AF : Quand tu commences une peinture, tu as une idée avant ?
CB : Non, je n’ai pas d’idée, mais j’ai une sensation, une envie parfois un peu vague. Mais ce n’est pas nécessaire de commencer dans l’envie, l’importance c’est de la trouver en chemin, et ensuite au niveau formel je me demande : est-ce que tu as une envie d’aller dans un délire total abstrait, dans un éclatement du sens total ou est-ce que... de temps en temps pour me raccrocher... à ne pas être dans les multi-possibilités au bout d’un moment c’est... tu peux toujours tourner, aller partout...
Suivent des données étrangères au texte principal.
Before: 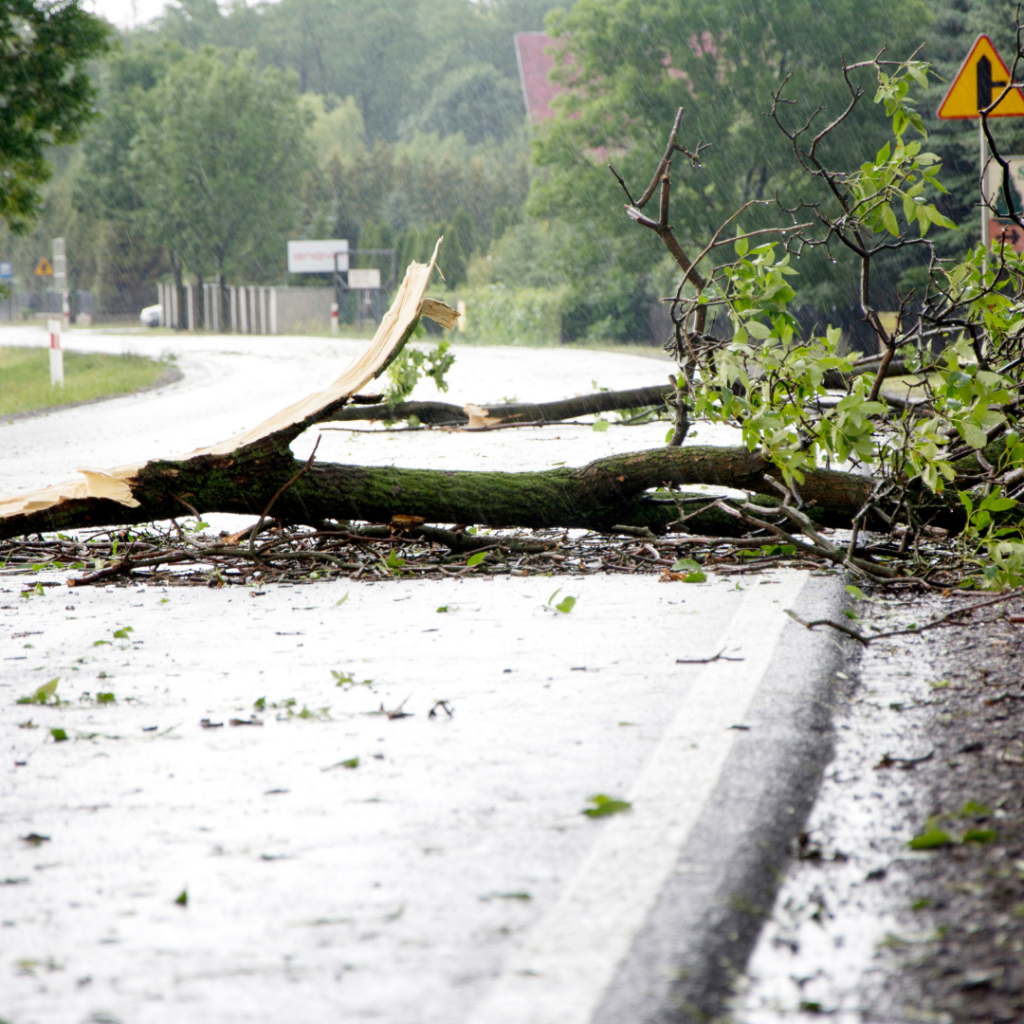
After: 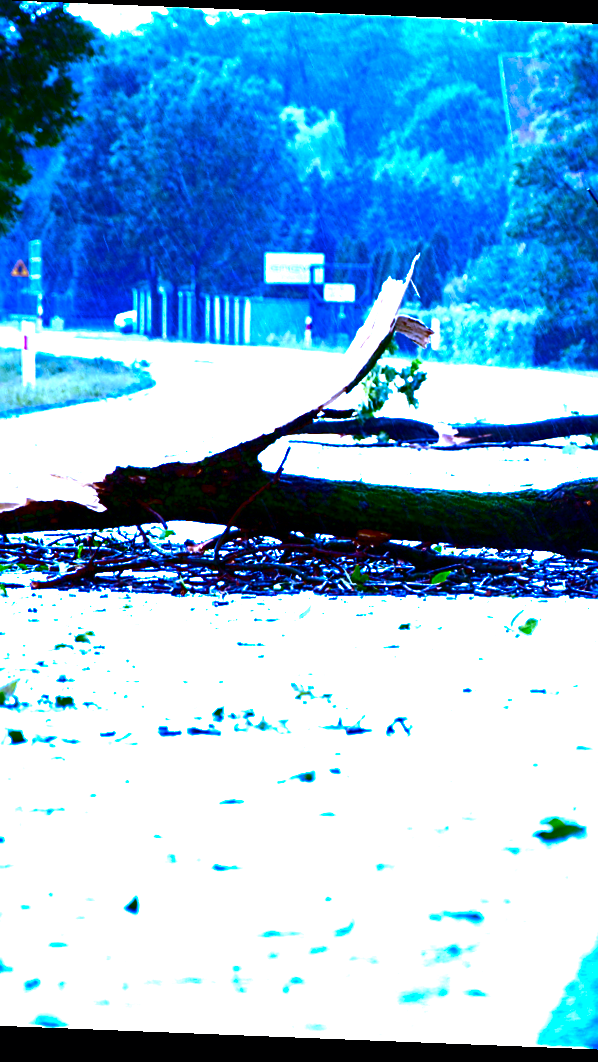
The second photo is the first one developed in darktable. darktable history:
color calibration: illuminant F (fluorescent), F source F9 (Cool White Deluxe 4150 K) – high CRI, x 0.374, y 0.373, temperature 4158.34 K
crop: left 5.114%, right 38.589%
rotate and perspective: rotation 2.27°, automatic cropping off
exposure: black level correction 0, exposure 0.953 EV, compensate exposure bias true, compensate highlight preservation false
contrast brightness saturation: brightness -1, saturation 1
sharpen: on, module defaults
white balance: red 0.98, blue 1.61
AF : C’est un peu vertigineux...
CB : Oui, exactement, c’est vertigineux ! Et donc la figure, le corps le pied, le machin... enfin la figure, un peu esquissée, approchée... figurée, dans une double volonté contradictoire de la faire apparaître et de la détruire... qu’est-ce qui va rester à la fin, apparaître à la fin ? Est-ce que c’est cette image, est-ce que c’est le mot trime, il y a marqué « trime », là. Il se trouve que peut-être dans ce tableau j’ai trimé, j’ai eu un moment... euh...
Et donc de temps en temps j’arrive en liberté totale, comme dans cet autre tableau, vite ; c’est à dire que je me prends un coup de rouge je le balance, après je vois où ça arrive, après un trait... mais ce que j’aime dans cette peinture c’est un esprit libéré mais attention, esprit libéré ça peut aller vers la croûte aussi ! Donc il faut se méfier. Et celui-là n'est pas tout à fait fini...
AF : Pourquoi, il lui manque quoi ?
CB : Déjà de la lumière, c’est bien de la voir ; sinon j’aime bien le graphisme à droite.
AF : C’est drôle parce qu’avec les fonds gris ça part du coté du graffiti, alors que dès que tu es sur un fond clair comme là, ça évoque plus la peinture figurative, enfin toute l’histoire de la peinture, tandis que là, au bout du compte, tu as une manière de ne pas centrer... en plus ça pourrait être presque un montage de graffiti dans la rue, alors que celle-là est très composée, très centrée avec une certaine lutte dans l’image... c’est différent.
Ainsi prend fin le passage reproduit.